Çünkü yaşanmış tek bir gün bile toplumların hafızasından silinemez. 90 yıllık Cumhuriyet dönemi, hatasıyla sevabıyla artık bizim kültürümüzün, geleneğimizin bir parçası olmuştur. Tıpkı ondan öncesi gibi… Biz o 90 yılı yaşadık; o 90 yıllık tarih teker teker her birimizde mündemiç. Bütün bu tecrübeyi, bilinci, duyarlılıkları “parantezi kapattık” deyip unutamayız. İçimizdeki en Osmanlıcılar dahil hepimiz, şu anda yaptığımız laiklik tartışmalarını da, demokrasi tartışmalarını da, birlikte yaşama tartışmalarını da, başkanlık sistemi tartışmalarını da hem parantez öncesinin, hem de parantez içinde yaşadıklarımızın birikimiyle yapıyoruz.
Dolayısıyla yeni Türkiye’nin inşası süreci bu 90 yılı da kapsayan, onun bütün kazançlarını da içeren; öte yandan o tarihe sorgulayıcı bir gözle bakan, eleştiren, bazı unsurlarını dışlayan ama kazanımlarını da bu medeniyet projesinin içine katarak yeni bir senteze ulaşmayı hedefleyen bir süreç olacaktır, olmak zorundadır.
Aksini düşünmek, Kemalistlerin yanılgısını tekrarlamak olur sadece.
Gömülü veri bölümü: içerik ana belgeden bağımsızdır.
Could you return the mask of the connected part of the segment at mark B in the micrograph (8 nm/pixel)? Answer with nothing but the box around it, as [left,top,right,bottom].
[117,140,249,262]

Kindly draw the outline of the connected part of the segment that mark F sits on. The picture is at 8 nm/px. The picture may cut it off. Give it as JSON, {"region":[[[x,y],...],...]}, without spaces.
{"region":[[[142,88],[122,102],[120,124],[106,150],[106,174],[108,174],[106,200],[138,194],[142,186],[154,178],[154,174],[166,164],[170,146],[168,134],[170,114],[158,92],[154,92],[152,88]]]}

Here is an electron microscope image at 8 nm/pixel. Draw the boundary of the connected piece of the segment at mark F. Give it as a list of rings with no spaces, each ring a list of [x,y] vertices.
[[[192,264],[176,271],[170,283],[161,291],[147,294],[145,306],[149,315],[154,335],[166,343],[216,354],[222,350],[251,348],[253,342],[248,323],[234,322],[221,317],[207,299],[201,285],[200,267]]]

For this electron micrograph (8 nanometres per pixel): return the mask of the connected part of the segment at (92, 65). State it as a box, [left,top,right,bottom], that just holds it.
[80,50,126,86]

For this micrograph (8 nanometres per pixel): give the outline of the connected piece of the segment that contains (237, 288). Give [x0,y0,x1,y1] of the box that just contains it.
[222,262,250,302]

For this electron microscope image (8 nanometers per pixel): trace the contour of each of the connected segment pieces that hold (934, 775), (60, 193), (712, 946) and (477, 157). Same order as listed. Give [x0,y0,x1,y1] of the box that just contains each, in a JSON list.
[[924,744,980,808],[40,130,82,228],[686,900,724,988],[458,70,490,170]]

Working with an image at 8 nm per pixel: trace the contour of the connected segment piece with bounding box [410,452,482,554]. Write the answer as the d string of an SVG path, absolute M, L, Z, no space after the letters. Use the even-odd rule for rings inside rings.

Cumhuriyeti kuranların geçmişin üstüne bir çizgi çekip tarihimizi 1923’ten başlatmaları, halkı kendi geçmişinden “korumaya” kalkmaları ne kadar beyhude bir çabaysa, bugün parantez içine alınan dönemi “sapma” gibi görüp yaşanmamış farzetmeye kalkmak da aynı derecede beyhude olur.